## Assignment:
Transcribe the data verbatim and drop its images.

----------

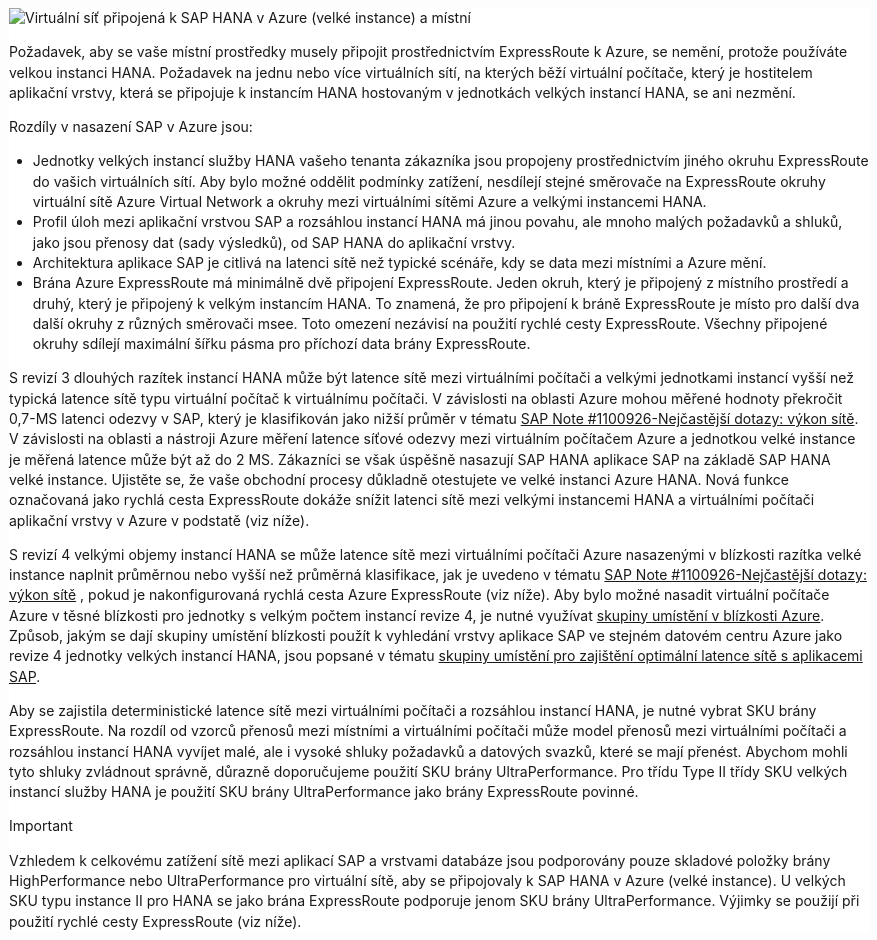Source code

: ![Virtuální síť připojená k SAP HANA v Azure (velké instance) a místní](./media/hana-overview-architecture/image1-architecture.png)

Požadavek, aby se vaše místní prostředky musely připojit prostřednictvím ExpressRoute k Azure, se nemění, protože používáte velkou instanci HANA. Požadavek na jednu nebo více virtuálních sítí, na kterých běží virtuální počítače, který je hostitelem aplikační vrstvy, která se připojuje k instancím HANA hostovaným v jednotkách velkých instancí HANA, se ani nezmění. 

Rozdíly v nasazení SAP v Azure jsou:

- Jednotky velkých instancí služby HANA vašeho tenanta zákazníka jsou propojeny prostřednictvím jiného okruhu ExpressRoute do vašich virtuálních sítí. Aby bylo možné oddělit podmínky zatížení, nesdílejí stejné směrovače na ExpressRoute okruhy virtuální sítě Azure Virtual Network a okruhy mezi virtuálními sítěmi Azure a velkými instancemi HANA.
- Profil úloh mezi aplikační vrstvou SAP a rozsáhlou instancí HANA má jinou povahu, ale mnoho malých požadavků a shluků, jako jsou přenosy dat (sady výsledků), od SAP HANA do aplikační vrstvy.
- Architektura aplikace SAP je citlivá na latenci sítě než typické scénáře, kdy se data mezi místními a Azure mění.
- Brána Azure ExpressRoute má minimálně dvě připojení ExpressRoute. Jeden okruh, který je připojený z místního prostředí a druhý, který je připojený k velkým instancím HANA. To znamená, že pro připojení k bráně ExpressRoute je místo pro další dva další okruhy z různých směrovači msee. Toto omezení nezávisí na použití rychlé cesty ExpressRoute. Všechny připojené okruhy sdílejí maximální šířku pásma pro příchozí data brány ExpressRoute.

S revizí 3 dlouhých razítek instancí HANA může být latence sítě mezi virtuálními počítači a velkými jednotkami instancí vyšší než typická latence sítě typu virtuální počítač k virtuálnímu počítači. V závislosti na oblasti Azure mohou měřené hodnoty překročit 0,7-MS latenci odezvy v SAP, který je klasifikován jako nižší průměr v tématu [SAP Note #1100926-Nejčastější dotazy: výkon sítě](https://launchpad.support.sap.com/#/notes/1100926/E). V závislosti na oblasti a nástroji Azure měření latence síťové odezvy mezi virtuálním počítačem Azure a jednotkou velké instance je měřená latence může být až do 2 MS. Zákazníci se však úspěšně nasazují SAP HANA aplikace SAP na základě SAP HANA velké instance. Ujistěte se, že vaše obchodní procesy důkladně otestujete ve velké instanci Azure HANA. Nová funkce označovaná jako rychlá cesta ExpressRoute dokáže snížit latenci sítě mezi velkými instancemi HANA a virtuálními počítači aplikační vrstvy v Azure v podstatě (viz níže). 

S revizí 4 velkými objemy instancí HANA se může latence sítě mezi virtuálními počítači Azure nasazenými v blízkosti razítka velké instance naplnit průměrnou nebo vyšší než průměrná klasifikace, jak je uvedeno v tématu [SAP Note #1100926-Nejčastější dotazy: výkon sítě](https://launchpad.support.sap.com/#/notes/1100926/E) , pokud je nakonfigurovaná rychlá cesta Azure ExpressRoute (viz níže). Aby bylo možné nasadit virtuální počítače Azure v těsné blízkosti pro jednotky s velkým počtem instancí revize 4, je nutné využívat [skupiny umístění v blízkosti Azure](../../linux/co-location.md). Způsob, jakým se dají skupiny umístění blízkosti použít k vyhledání vrstvy aplikace SAP ve stejném datovém centru Azure jako revize 4 jednotky velkých instancí HANA, jsou popsané v tématu [skupiny umístění pro zajištění optimální latence sítě s aplikacemi SAP](sap-proximity-placement-scenarios.md).

Aby se zajistila deterministické latence sítě mezi virtuálními počítači a rozsáhlou instancí HANA, je nutné vybrat SKU brány ExpressRoute. Na rozdíl od vzorců přenosů mezi místními a virtuálními počítači může model přenosů mezi virtuálními počítači a rozsáhlou instancí HANA vyvíjet malé, ale i vysoké shluky požadavků a datových svazků, které se mají přenést. Abychom mohli tyto shluky zvládnout správně, důrazně doporučujeme použití SKU brány UltraPerformance. Pro třídu Type II třídy SKU velkých instancí služby HANA je použití SKU brány UltraPerformance jako brány ExpressRoute povinné.

> [!IMPORTANT] 
> Vzhledem k celkovému zatížení sítě mezi aplikací SAP a vrstvami databáze jsou podporovány pouze skladové položky brány HighPerformance nebo UltraPerformance pro virtuální sítě, aby se připojovaly k SAP HANA v Azure (velké instance). U velkých SKU typu instance II pro HANA se jako brána ExpressRoute podporuje jenom SKU brány UltraPerformance. Výjimky se použijí při použití rychlé cesty ExpressRoute (viz níže).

----------

## Output below:
Source code

: ![Virtuální síť připojená k SAP HANA v Azure (velké instance) a místní](./media/hana-overview-architecture/image1-architecture.png)

Požadavek, aby se vaše místní prostředky musely připojit prostřednictvím ExpressRoute k Azure, se nemění, protože používáte velkou instanci HANA. Požadavek na jednu nebo více virtuálních sítí, na kterých běží virtuální počítače, který je hostitelem aplikační vrstvy, která se připojuje k instancím HANA hostovaným v jednotkách velkých instancí HANA, se ani nezmění. 

Rozdíly v nasazení SAP v Azure jsou:

- Jednotky velkých instancí služby HANA vašeho tenanta zákazníka jsou propojeny prostřednictvím jiného okruhu ExpressRoute do vašich virtuálních sítí. Aby bylo možné oddělit podmínky zatížení, nesdílejí stejné směrovače na ExpressRoute okruhy virtuální sítě Azure Virtual Network a okruhy mezi virtuálními sítěmi Azure a velkými instancemi HANA.
- Profil úloh mezi aplikační vrstvou SAP a rozsáhlou instancí HANA má jinou povahu, ale mnoho malých požadavků a shluků, jako jsou přenosy dat (sady výsledků), od SAP HANA do aplikační vrstvy.
- Architektura aplikace SAP je citlivá na latenci sítě než typické scénáře, kdy se data mezi místními a Azure mění.
- Brána Azure ExpressRoute má minimálně dvě připojení ExpressRoute. Jeden okruh, který je připojený z místního prostředí a druhý, který je připojený k velkým instancím HANA. To znamená, že pro připojení k bráně ExpressRoute je místo pro další dva další okruhy z různých směrovači msee. Toto omezení nezávisí na použití rychlé cesty ExpressRoute. Všechny připojené okruhy sdílejí maximální šířku pásma pro příchozí data brány ExpressRoute.

S revizí 3 dlouhých razítek instancí HANA může být latence sítě mezi virtuálními počítači a velkými jednotkami instancí vyšší než typická latence sítě typu virtuální počítač k virtuálnímu počítači. V závislosti na oblasti Azure mohou měřené hodnoty překročit 0,7-MS latenci odezvy v SAP, který je klasifikován jako nižší průměr v tématu [SAP Note #1100926-Nejčastější dotazy: výkon sítě](https://launchpad.support.sap.com/#/notes/1100926/E). V závislosti na oblasti a nástroji Azure měření latence síťové odezvy mezi virtuálním počítačem Azure a jednotkou velké instance je měřená latence může být až do 2 MS. Zákazníci se však úspěšně nasazují SAP HANA aplikace SAP na základě SAP HANA velké instance. Ujistěte se, že vaše obchodní procesy důkladně otestujete ve velké instanci Azure HANA. Nová funkce označovaná jako rychlá cesta ExpressRoute dokáže snížit latenci sítě mezi velkými instancemi HANA a virtuálními počítači aplikační vrstvy v Azure v podstatě (viz níže). 

S revizí 4 velkými objemy instancí HANA se může latence sítě mezi virtuálními počítači Azure nasazenými v blízkosti razítka velké instance naplnit průměrnou nebo vyšší než průměrná klasifikace, jak je uvedeno v tématu [SAP Note #1100926-Nejčastější dotazy: výkon sítě](https://launchpad.support.sap.com/#/notes/1100926/E) , pokud je nakonfigurovaná rychlá cesta Azure ExpressRoute (viz níže). Aby bylo možné nasadit virtuální počítače Azure v těsné blízkosti pro jednotky s velkým počtem instancí revize 4, je nutné využívat [skupiny umístění v blízkosti Azure](../../linux/co-location.md). Způsob, jakým se dají skupiny umístění blízkosti použít k vyhledání vrstvy aplikace SAP ve stejném datovém centru Azure jako revize 4 jednotky velkých instancí HANA, jsou popsané v tématu [skupiny umístění pro zajištění optimální latence sítě s aplikacemi SAP](sap-proximity-placement-scenarios.md).

Aby se zajistila deterministické latence sítě mezi virtuálními počítači a rozsáhlou instancí HANA, je nutné vybrat SKU brány ExpressRoute. Na rozdíl od vzorců přenosů mezi místními a virtuálními počítači může model přenosů mezi virtuálními počítači a rozsáhlou instancí HANA vyvíjet malé, ale i vysoké shluky požadavků a datových svazků, které se mají přenést. Abychom mohli tyto shluky zvládnout správně, důrazně doporučujeme použití SKU brány UltraPerformance. Pro třídu Type II třídy SKU velkých instancí služby HANA je použití SKU brány UltraPerformance jako brány ExpressRoute povinné.

> [!IMPORTANT] 
> Vzhledem k celkovému zatížení sítě mezi aplikací SAP a vrstvami databáze jsou podporovány pouze skladové položky brány HighPerformance nebo UltraPerformance pro virtuální sítě, aby se připojovaly k SAP HANA v Azure (velké instance). U velkých SKU typu instance II pro HANA se jako brána ExpressRoute podporuje jenom SKU brány UltraPerformance. Výjimky se použijí při použití rychlé cesty ExpressRoute (viz níže).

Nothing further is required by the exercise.